- **Problem details**:
For each line below with the word "right", write out a copy.

- **Data excerpts**:
▬▬▬

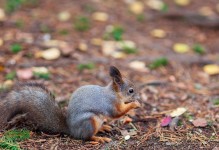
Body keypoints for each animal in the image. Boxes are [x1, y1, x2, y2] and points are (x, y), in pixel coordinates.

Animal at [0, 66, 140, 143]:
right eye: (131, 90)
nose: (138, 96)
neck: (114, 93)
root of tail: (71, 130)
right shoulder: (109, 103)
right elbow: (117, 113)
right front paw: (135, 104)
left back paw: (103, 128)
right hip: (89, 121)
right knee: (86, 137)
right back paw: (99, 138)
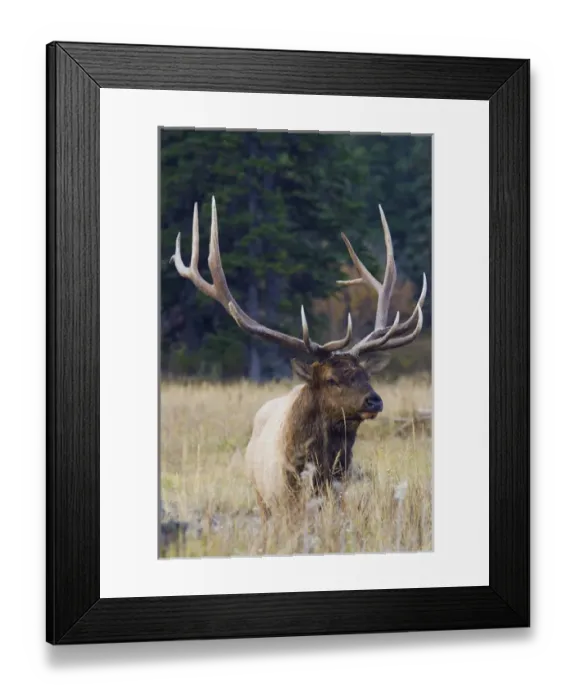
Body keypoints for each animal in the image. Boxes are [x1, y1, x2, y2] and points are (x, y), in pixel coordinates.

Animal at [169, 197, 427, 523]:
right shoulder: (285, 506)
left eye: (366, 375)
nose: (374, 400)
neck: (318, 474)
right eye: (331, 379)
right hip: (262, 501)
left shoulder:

▬▬▬

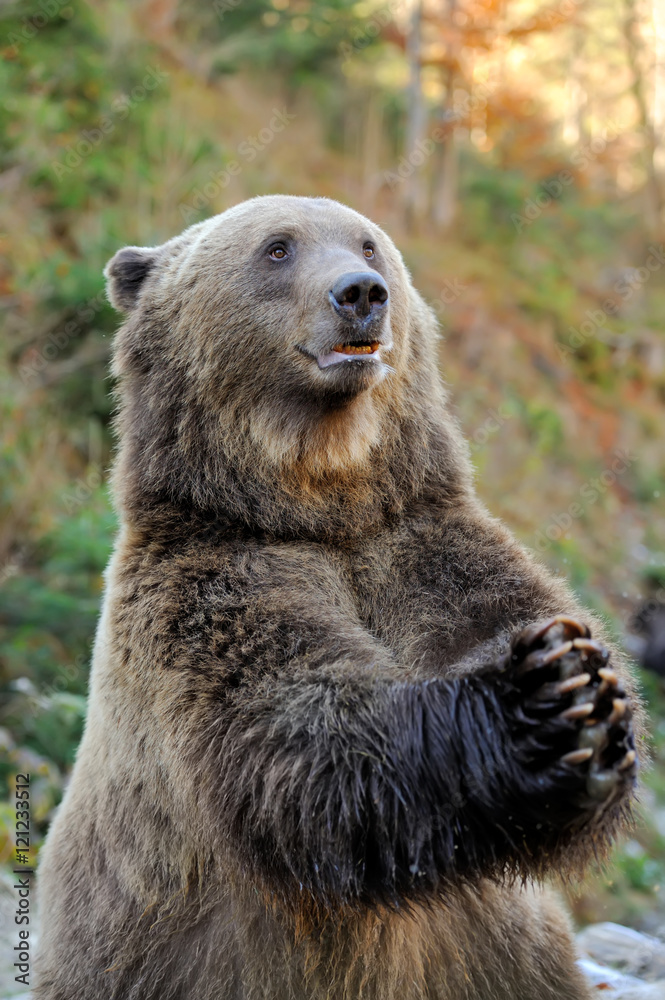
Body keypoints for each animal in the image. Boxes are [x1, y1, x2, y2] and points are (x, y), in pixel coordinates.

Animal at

▬▬▬

- **Answer box**:
right eye: (131, 90)
right shoulder: (109, 103)
right elbow: (117, 113)
right front paw: (135, 104)
right hip: (89, 121)
right knee: (86, 137)
right back paw: (99, 138)
right shoulder: (285, 506)
right eye: (331, 379)
right hip: (262, 501)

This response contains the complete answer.